I am converting a very old and huge CVS repository to Git using cvs2git via Cygwin. It works fine and I started testing the new repository. I found no bigger peculiarities. But I wonder how the timestamps of a commit/change set are determined.
So far I determined, that the timestamps between certain CVS revisions differ by 1 or 2 hours plus x, where x is a time from some seconds or minutes (most cases) up two 15 minutes. Many timestamps only differ by whole hours (x=0).
I guess this has to do something with the "timestamp error correction" I found to be a cvs2svn feature (http://www.mcs.anl.gov/~jacob/cvs2svn/features.html). Maybe it has something to do with time zones, also.

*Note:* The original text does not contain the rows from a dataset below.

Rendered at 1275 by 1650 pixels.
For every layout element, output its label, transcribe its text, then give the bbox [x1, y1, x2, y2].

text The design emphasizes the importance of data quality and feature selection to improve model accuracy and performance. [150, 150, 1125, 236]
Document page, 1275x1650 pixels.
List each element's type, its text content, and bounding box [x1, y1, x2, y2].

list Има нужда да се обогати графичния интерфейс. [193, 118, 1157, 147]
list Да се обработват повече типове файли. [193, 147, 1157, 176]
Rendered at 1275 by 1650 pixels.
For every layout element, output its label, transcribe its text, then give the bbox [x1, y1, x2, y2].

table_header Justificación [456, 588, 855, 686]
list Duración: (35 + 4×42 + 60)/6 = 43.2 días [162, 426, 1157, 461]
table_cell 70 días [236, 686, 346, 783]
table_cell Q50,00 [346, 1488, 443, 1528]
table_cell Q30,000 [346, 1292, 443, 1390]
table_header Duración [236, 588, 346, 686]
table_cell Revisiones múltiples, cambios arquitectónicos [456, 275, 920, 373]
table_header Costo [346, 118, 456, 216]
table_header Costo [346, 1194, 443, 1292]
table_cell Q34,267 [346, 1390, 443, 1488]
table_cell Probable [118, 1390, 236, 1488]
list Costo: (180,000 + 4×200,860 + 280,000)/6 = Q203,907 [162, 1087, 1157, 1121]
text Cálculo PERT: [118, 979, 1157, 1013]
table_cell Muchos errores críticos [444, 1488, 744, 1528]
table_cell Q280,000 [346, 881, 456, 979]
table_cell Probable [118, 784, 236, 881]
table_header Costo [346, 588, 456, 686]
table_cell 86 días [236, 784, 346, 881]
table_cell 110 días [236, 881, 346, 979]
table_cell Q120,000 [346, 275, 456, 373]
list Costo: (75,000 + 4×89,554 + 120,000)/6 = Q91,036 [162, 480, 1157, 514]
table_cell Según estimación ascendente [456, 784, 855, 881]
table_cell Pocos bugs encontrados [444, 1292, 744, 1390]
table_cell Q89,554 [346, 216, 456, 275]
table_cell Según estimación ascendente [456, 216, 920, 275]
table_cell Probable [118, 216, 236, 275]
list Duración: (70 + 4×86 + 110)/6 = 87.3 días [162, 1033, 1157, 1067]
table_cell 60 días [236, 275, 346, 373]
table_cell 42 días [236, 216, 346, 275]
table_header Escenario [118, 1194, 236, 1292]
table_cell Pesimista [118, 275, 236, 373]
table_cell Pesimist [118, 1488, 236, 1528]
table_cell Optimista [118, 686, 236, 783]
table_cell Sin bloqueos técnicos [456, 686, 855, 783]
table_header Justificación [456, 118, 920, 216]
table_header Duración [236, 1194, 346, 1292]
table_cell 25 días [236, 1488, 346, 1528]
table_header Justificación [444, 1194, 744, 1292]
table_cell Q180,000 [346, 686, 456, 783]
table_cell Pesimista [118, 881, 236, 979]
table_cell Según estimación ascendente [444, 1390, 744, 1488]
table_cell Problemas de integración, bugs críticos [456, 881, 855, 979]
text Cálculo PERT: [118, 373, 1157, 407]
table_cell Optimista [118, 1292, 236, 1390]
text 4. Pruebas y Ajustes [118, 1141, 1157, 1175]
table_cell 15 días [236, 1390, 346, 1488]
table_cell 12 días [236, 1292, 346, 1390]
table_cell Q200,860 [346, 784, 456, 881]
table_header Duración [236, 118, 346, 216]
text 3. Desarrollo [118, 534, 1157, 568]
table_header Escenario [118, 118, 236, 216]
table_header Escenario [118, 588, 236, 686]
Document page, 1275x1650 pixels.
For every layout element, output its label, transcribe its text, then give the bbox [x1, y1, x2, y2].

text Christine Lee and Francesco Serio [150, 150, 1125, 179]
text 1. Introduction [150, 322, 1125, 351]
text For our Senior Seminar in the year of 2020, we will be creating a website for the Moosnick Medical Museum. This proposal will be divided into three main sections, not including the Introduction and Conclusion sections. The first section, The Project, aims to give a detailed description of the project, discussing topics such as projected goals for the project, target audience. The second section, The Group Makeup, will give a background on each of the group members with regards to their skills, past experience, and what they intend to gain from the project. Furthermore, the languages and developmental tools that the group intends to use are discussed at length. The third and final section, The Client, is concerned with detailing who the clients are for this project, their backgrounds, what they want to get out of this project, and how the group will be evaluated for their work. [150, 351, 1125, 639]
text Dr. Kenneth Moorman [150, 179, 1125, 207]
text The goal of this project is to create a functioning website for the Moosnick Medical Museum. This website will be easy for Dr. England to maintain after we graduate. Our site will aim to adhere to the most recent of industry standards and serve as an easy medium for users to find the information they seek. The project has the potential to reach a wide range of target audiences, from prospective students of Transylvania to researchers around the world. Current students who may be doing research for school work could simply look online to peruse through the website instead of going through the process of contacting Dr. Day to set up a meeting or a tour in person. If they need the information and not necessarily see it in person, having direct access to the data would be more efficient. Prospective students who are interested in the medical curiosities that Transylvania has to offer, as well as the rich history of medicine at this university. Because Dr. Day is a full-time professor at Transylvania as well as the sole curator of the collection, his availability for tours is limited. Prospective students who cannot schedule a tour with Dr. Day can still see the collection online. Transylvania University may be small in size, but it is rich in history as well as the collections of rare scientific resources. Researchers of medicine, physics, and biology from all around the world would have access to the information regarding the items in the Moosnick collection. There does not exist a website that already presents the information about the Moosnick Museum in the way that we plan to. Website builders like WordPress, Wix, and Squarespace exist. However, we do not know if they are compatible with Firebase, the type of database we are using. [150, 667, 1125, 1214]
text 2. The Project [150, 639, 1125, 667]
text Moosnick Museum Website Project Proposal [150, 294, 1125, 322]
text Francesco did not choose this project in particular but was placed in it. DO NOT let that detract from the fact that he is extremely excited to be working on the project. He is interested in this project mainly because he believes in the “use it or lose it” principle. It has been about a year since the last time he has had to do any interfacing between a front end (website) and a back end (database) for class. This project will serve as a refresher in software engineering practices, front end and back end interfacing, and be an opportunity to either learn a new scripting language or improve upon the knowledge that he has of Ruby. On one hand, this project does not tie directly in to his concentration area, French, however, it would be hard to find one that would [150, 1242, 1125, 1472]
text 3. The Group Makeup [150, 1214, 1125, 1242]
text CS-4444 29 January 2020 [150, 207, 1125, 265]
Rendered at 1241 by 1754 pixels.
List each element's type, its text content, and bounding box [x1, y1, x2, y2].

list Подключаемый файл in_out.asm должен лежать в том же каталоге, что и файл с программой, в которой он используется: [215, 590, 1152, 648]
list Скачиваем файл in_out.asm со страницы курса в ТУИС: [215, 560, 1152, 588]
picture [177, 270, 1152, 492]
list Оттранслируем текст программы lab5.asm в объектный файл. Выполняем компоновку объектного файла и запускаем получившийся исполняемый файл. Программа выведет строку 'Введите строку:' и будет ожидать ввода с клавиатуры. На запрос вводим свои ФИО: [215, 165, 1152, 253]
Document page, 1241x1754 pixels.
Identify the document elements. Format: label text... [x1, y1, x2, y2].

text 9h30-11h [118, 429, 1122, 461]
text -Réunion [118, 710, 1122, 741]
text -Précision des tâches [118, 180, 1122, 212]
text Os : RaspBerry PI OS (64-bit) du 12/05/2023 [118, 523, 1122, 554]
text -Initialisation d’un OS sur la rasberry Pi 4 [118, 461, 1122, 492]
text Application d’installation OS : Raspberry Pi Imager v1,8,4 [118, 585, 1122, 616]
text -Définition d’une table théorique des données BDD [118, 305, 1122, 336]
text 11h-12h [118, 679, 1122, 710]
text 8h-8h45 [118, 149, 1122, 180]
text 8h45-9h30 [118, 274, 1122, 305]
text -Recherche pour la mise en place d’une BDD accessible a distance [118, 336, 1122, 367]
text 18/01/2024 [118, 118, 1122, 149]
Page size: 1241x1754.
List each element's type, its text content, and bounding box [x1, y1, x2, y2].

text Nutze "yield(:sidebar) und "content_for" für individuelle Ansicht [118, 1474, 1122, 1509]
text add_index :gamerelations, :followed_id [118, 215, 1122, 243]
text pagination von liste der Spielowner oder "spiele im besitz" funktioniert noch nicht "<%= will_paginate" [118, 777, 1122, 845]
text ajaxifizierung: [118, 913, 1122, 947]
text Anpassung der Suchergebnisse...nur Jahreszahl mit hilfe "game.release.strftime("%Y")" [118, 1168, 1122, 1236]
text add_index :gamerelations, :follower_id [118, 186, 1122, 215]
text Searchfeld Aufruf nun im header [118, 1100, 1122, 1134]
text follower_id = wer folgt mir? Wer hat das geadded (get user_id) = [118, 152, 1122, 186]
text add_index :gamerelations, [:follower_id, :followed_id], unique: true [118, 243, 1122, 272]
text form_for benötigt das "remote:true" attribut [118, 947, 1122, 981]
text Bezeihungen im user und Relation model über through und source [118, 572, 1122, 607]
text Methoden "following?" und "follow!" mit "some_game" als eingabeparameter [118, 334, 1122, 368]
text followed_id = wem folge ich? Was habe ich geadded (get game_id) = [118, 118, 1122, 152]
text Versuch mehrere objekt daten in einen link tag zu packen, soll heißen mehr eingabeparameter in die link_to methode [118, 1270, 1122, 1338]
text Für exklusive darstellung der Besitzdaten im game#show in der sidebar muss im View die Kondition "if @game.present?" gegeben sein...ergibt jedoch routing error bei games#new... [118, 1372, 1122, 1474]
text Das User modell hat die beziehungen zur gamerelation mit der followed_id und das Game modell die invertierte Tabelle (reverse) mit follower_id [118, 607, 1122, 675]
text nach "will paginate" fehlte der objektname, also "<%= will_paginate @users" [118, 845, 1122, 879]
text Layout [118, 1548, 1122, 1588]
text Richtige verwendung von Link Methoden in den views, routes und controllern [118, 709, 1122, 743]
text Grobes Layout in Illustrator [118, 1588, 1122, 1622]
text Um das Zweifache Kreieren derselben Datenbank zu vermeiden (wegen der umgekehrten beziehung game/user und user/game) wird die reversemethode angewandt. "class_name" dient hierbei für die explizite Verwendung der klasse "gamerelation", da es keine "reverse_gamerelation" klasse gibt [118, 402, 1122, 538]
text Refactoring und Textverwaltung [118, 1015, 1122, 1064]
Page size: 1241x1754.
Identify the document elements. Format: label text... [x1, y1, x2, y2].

The results of my tests show, that all commits with only one file in the change set differ by whole hours. That supports my "time zone hypothesis". But it also leads me to the question how the timestamp of change sets with multiple files is determined.
I tried to go through the code and found out (with help from Google) that there is a "COMMIT_THRESHOLD" in the config.py of the cvs2svn_lib. It is used for fuzzing the file based commits in the CVS together, I guess. Although the code looks written well, my lack of technical understanding of CVS, SVN and Git revision storage makes it hard for me to understand.
Therefore, I would be grateful if someone could answer the following questions:
Kind regards
Edit:
As someone considered this question as "too broad", I am afraid I did not make my point clear enough. So I would like to give a concrete (while fictional) example:
cvs2git found 3 file changes for one change set. They where committed on the same day (let's say on 30th February 2016). But their times differ:
If it was only file 1, I would think, that cvs2git uses 2016-02-30T12:34:56 as timestamp for the Git commit. But which timestamp is chosen, when the commits for all 3 files belong to one change set?
Related to this, when my repository is converted the times seem to be adjusted by exactly 1 or 2 hours, too. This also happens when there is only one file in the change set. I guess it is some kind of time zone adjustment. So I would like to know, why the "timestamp error correction" changed my timestamps, to check whether I accept these changes or not. I did some statistics on the converted Git repository and the commit times seem ok to me in principle; but that is not enough for me.
You ask two questions:
How are timestamps generated for commits touching multiple files?
For commits that modify files, cvs2svn/cvs2git takes the newest timestamp from among the file-level commits that comprise the commit. However, if that timestamp is earlier than the timestamp of the previous commit or more than one day after the time of conversion, it instead chooses a timestamp one second after that of the previous commit.
For commits that involve branching or tagging (for which CVS doesn't record timestamps at all), the timestamp is set to be one second after the timestamp of the previous commit.
Why are timestamps sometimes off by an integral number of hours?
CVS records timestamps in UTC without recording a timezone, and cvs2svn/cvs2git uses those timestamps as-is without trying to guess a timezone. So the timestamps should be correct, but are expressed in UTC.
git log
has a --date
option that can be used to ask that dates be displayed in the local timezone.
The cvs2svn project file doc/design-notes.txt
documents the algorithms used by cvs2svn/cvs2git in quite some detail.